To be done
- 1) Transcribe from the article on Facebook strategy the stretch from "The answer depends" through "from paid advertising.".
- 2) In the article on Facebook strategy, why might a bakery owner whose target customers use the Facebook mobile app present a special offer during their morning commute? Answer in one to three sentences.
- 3) Answer these questions from the article on Facebook strategy:
(a) What is Elizabeth Brodeur's title?
(b) According to the article, what gives Facebook its real power as a marketing platform?
(c) In the bakery scenario, what is the first thing the owner needs to do?

Text
Create a Facebook strategy for your business
Social media is a vital marketing tool. Platforms like Facebook let you have direct access to your customers and potential clients.
Whether you serve consumers or other businesses, sell goods or services, are a greeting card shop or a technology company, your audience is likely on Facebook and sharing a lot of information about themselves. Which means you should be there, too.
“As an entrepreneur, you can’t afford to ignore social media,” says BDC Specialist, Social Media, Elizabeth Brodeur. “The question is, what’s the best way to use it for your business?”
The answer depends on the development stage of your business, where your audience is on the customer journey and even what devices they use to connect. While you can and should post content on your company’s Facebook page, the real power of Facebook as a marketing platform comes from paid advertising.
“Say you own a bakery, and you just opened in a new neighbourhood,” says Brodeur. “The first thing you need to do is let people know you’re there. If you know a lot of your target customers use the Facebook mobile app, maybe you want to hit them with a special offer during their morning commute, when they’re on the go and likely to be passing by.”

Data lines

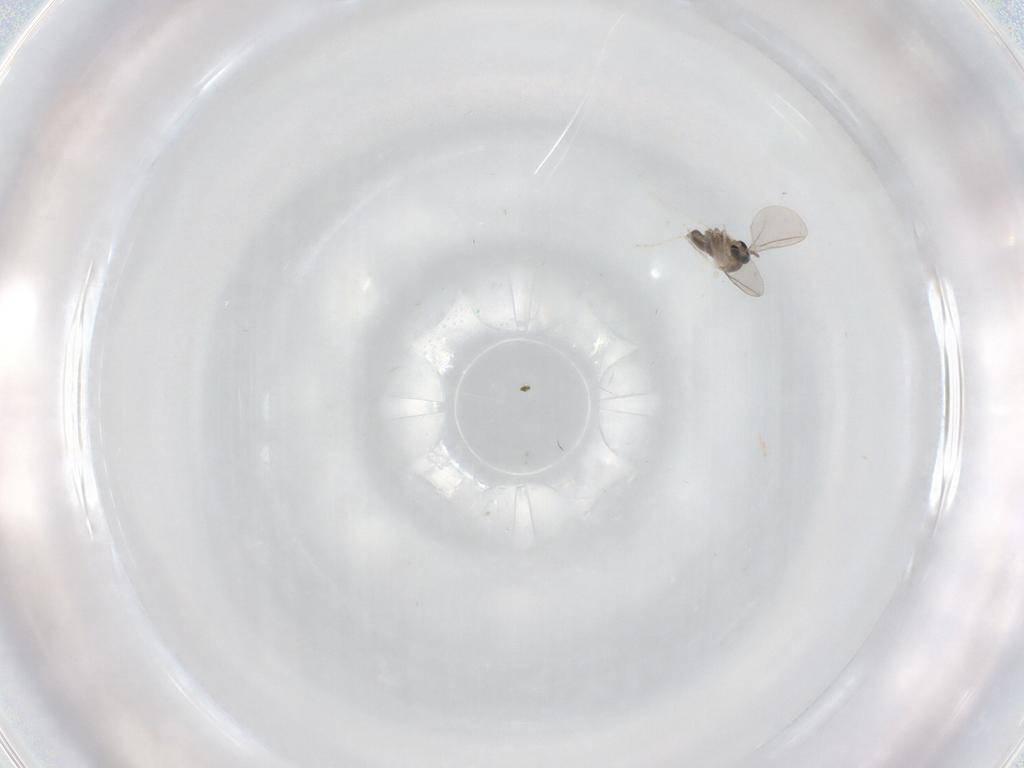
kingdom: Animalia
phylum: Arthropoda
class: Insecta
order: Diptera
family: Cecidomyiidae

Problem solutions
- 1)
The answer depends on the development stage of your business, where your audience is on the customer journey and even what devices they use to connect. While you can and should post content on your company’s Facebook page, the real power of Facebook as a marketing platform comes from paid advertising.

- 2) At that time those customers are on the go and likely to be passing by the bakery. An offer reaching them then helps a newly opened bakery let people know it is there.

- 3)
(a) BDC Specialist, Social Media.
(b) Paid advertising.
(c) Let people know the bakery is there.